Discrete geometry can play a role in foundations of data science. Here I present concrete examples. In statistical inference we wish to find the properties or parameters of a distribution or model through sufficiently many samples. A famous example is logistic regression, a popular non-linear model in multivariate statistics and supervised learning. Users often rely on optimizing of maximum likelihood estimation, but how much training data do we need, as a function of the dimension of the covariates of the data, before we expect an MLE to exist with high probability? 

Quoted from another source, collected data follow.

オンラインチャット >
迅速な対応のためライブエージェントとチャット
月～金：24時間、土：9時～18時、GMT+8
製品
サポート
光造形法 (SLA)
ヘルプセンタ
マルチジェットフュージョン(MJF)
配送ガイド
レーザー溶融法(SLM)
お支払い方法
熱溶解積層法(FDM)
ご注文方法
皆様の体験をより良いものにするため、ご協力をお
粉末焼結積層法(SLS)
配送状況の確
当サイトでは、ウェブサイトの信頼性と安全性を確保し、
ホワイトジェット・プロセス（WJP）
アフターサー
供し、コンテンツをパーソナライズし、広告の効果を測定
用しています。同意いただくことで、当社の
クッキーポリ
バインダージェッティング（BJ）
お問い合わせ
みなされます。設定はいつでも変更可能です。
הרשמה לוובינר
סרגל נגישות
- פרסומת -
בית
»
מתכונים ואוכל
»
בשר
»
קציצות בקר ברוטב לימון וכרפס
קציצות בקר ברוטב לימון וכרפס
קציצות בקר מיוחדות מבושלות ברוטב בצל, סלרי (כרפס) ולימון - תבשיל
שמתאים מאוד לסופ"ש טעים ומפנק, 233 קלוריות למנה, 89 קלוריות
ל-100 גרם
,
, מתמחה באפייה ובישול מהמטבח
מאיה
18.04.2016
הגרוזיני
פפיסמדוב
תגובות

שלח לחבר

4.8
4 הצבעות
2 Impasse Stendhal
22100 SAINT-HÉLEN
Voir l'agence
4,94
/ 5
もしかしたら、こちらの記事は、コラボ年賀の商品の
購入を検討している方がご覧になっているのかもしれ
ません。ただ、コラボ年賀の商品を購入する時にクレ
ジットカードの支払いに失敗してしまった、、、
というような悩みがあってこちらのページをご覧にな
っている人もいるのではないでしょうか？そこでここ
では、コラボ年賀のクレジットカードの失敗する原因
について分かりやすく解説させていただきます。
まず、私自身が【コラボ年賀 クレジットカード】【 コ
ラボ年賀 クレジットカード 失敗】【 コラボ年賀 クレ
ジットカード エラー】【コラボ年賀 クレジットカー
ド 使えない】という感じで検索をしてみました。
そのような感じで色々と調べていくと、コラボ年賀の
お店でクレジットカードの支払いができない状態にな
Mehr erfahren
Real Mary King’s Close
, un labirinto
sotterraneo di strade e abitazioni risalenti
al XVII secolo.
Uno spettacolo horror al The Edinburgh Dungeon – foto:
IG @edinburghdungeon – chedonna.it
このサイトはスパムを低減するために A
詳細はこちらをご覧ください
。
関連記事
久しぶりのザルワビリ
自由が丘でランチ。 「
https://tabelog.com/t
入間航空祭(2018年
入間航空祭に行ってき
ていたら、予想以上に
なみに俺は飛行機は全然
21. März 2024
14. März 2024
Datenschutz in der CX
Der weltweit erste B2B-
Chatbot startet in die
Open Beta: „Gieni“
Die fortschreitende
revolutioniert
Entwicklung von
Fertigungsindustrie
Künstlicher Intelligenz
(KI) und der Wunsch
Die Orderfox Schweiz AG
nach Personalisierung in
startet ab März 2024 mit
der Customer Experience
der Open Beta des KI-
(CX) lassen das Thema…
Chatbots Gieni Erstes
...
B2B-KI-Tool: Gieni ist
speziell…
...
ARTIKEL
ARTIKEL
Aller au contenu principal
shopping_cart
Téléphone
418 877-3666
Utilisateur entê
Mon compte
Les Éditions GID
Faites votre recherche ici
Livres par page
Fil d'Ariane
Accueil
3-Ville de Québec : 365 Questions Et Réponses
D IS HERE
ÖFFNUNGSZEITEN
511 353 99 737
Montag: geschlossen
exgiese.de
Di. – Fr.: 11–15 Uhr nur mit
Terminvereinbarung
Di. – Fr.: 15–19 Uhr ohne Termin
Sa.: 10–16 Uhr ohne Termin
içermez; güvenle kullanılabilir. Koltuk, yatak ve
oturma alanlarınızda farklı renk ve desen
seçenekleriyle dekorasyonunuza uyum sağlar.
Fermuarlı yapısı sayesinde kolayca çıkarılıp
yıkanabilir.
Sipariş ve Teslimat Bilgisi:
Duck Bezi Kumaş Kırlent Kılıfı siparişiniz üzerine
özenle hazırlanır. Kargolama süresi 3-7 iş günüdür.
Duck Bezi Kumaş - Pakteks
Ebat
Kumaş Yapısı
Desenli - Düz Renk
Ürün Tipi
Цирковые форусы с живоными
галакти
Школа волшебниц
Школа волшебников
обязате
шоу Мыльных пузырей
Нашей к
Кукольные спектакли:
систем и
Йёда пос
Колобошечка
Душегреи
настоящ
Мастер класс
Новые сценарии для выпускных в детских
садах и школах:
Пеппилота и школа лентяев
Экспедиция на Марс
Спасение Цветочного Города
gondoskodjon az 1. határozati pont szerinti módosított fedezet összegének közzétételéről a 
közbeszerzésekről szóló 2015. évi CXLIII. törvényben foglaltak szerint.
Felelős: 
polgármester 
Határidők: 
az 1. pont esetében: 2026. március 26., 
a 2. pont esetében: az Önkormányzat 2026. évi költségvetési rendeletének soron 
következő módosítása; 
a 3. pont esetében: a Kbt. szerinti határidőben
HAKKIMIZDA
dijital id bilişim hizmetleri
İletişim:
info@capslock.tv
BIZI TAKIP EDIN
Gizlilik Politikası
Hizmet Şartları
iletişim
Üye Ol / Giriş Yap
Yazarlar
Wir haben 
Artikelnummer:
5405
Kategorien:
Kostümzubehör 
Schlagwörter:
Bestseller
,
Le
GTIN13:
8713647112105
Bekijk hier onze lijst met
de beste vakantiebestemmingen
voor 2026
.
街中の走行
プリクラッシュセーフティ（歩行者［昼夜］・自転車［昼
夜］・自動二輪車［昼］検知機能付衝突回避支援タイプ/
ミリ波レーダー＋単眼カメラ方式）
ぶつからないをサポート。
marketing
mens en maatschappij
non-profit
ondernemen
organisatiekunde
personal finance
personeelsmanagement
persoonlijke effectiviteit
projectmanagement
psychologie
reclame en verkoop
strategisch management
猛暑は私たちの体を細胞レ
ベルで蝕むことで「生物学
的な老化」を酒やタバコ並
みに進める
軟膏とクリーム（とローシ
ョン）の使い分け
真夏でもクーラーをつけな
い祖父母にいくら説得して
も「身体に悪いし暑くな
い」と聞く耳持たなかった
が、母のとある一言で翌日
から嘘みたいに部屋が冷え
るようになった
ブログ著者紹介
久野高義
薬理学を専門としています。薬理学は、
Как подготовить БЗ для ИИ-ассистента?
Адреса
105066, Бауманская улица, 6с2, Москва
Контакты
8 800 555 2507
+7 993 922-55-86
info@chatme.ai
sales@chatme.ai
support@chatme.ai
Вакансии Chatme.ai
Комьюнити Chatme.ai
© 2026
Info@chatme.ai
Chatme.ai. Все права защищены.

Similarly, for unsupervised learning and non-parametric statistics, one wishes to uncover the shape and patterns from samples of a measure or measures. We use only the intrinsic geometry and topology of the sample. A famous example of this type of method is the $k$-means clustering algorithm. A fascinating challenge is to explain the variability of behavior of $k$-means algorithms with distinct random initializations and the shapes of the clusters. 

 

In this talk we present new stochastic combinatorial theorems, direct new variations of Tverberg’s theorem, that give bounds on the probability of existence of maximum likelihood estimators in multinomial logistic regression and also quantify to the variability of clustering initializations. Along the way we will see fascinating connections to the coupon collector problem, topological data analysis, and to the computation of Tukey centerpoints of data clouds (a high-dimensional generalization of median). 

 

This is joint work with (in various papers) with T. Hogan, R.  D. Oliveros, E. Jaramillo-Rodriguez, A. Torres-Hernandez, and Dominic Yang.